I assume you mean a deterministic algorithm. The best discrepancy bound is in fact $O(\sqrt{n\log (m/n)})$ which is $O(\sqrt{n})$ when $m = O(n)$. This the famous Six Standard Deviations Suffice bound of Spencer (1985 TAMS). A coloring achieving this bound can be found in deterministic polynomial time, using a recent result by Bansal and Spencer.

Achieving the random coloring bound of $\sqrt{2n \ln (2m)}$ can be done with simple classic derandomization methods. You can use the method of conditional expectations or variants of the multiplicative weights method. You can even achieve the stronger $\sqrt{2|e|\ln(2m)}$ bound for each edge $e$. See Section 1.1. of Chazelle's book.

(Data lines)

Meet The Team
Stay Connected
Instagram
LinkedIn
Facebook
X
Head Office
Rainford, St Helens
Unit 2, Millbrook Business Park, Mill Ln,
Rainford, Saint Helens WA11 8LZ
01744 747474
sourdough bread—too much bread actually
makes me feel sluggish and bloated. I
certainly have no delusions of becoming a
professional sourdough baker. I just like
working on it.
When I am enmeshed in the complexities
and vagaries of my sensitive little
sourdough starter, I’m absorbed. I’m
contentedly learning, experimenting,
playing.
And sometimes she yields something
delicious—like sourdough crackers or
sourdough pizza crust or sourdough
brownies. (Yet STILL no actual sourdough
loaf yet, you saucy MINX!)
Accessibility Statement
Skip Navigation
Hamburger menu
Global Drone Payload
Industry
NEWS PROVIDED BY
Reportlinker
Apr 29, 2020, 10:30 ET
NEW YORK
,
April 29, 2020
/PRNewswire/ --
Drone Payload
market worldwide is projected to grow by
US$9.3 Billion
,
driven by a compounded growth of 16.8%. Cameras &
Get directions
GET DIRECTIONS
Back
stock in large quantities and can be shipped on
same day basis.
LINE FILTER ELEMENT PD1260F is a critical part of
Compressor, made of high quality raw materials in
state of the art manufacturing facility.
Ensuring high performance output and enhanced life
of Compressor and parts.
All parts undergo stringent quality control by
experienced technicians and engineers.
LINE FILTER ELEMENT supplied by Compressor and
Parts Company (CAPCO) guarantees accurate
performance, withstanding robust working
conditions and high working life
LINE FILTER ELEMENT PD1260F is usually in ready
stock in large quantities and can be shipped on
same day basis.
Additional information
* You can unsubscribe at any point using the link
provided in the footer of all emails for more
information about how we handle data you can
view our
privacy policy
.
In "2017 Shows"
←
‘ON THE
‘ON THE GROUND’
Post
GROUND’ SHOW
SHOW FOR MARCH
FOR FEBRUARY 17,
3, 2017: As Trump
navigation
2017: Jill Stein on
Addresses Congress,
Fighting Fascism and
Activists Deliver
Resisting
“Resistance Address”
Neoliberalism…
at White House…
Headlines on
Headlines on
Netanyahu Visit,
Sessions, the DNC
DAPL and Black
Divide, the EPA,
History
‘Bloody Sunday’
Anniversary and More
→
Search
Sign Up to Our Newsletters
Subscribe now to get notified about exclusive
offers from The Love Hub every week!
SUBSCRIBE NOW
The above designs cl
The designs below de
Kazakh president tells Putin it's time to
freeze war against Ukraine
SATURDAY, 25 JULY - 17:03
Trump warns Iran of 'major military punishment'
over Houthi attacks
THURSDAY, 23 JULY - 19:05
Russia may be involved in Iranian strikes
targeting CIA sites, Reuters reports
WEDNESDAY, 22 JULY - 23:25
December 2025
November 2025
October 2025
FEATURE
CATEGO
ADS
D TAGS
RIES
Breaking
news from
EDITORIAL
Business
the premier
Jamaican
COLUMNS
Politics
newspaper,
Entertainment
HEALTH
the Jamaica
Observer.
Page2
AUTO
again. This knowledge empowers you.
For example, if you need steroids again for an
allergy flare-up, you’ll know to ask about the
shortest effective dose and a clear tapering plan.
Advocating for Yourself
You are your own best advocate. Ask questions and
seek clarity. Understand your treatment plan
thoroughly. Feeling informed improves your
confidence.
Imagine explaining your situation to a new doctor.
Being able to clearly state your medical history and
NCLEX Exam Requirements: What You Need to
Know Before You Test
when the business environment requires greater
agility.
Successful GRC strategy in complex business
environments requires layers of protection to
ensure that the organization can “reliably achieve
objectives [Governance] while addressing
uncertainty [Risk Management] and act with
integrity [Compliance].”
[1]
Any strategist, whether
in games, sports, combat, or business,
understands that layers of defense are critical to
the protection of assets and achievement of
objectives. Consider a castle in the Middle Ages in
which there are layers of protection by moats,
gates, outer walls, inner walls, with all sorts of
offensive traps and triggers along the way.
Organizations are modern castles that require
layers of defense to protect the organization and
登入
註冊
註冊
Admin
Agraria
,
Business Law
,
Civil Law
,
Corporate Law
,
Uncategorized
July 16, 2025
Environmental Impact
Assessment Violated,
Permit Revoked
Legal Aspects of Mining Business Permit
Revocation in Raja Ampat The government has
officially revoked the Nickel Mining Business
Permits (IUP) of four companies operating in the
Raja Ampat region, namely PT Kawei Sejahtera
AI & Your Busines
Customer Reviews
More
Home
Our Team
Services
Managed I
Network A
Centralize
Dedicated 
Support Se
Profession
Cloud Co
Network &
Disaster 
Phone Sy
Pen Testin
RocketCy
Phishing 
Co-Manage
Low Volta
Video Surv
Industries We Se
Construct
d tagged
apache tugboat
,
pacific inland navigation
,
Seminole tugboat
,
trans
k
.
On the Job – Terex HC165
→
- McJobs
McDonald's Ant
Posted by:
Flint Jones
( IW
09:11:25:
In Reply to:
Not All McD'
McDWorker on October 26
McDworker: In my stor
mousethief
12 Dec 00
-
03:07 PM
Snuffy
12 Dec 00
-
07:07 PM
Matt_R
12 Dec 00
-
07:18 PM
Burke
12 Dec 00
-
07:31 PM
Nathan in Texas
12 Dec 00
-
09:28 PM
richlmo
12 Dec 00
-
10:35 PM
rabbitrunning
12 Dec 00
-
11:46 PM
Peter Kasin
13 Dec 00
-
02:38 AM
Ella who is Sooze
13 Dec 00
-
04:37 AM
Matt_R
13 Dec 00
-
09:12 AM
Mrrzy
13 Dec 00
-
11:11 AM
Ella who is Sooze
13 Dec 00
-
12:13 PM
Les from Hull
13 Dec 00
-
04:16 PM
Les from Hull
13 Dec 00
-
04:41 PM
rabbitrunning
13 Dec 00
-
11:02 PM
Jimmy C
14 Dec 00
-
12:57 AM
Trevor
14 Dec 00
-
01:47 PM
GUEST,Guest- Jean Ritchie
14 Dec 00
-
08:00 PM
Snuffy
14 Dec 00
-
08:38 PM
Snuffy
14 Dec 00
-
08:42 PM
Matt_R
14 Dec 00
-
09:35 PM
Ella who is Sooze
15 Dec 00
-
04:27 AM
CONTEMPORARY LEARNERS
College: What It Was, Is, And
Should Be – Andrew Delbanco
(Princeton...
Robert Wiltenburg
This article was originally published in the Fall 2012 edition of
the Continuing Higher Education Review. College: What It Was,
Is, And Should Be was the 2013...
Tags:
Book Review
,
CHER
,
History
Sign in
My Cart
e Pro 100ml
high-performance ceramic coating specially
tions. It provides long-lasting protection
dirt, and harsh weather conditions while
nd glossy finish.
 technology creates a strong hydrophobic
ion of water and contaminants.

### WHAT YOU ARE ASKED TO DO
Carry the passage on deterministic discrepancy bounds forward from its last sentence. The lines can be left aside.

### EXPECTED OUTPUT
For completeness, let me reproduce the multiplicative weights argument, because it's nice and simple. Identify the vertices of $H$ with $[n]$. We will pick $\chi(i)$ for $i = 1, \ldots, n$ greedily. Define $D(e, k) = \sum_{i \in e, i \leq k}{\chi(i)}$ to be the discrepancy of $e$ up to $k$. Let $p(e, k) = \frac{1}{2}e^{\alpha D(e, k)} +\frac{1}{2}e^{-\alpha D(e, k)}$ for $\alpha = \sqrt{2\ln (2m)/n}$, and the potential function $P(k) = \sum_e{p(e, k)}$. Define also $p(e, 0) = 1$ and $P(0) = m$. You can verify that for a random choice of $\chi(k+1)$, $\mathbb{E}P(k+1) \leq P(k)e^{\alpha^2/2}$. So you can just pick each $\chi(k)$ to minimize $P(k)$, and after the final step you have $$ \frac{1}{2} e^{\alpha |D(e, n)|} \leq \max_e p(e, n) \leq P(n) \leq me^{n\alpha^2/2}. $$

Simple algebra gives the bound.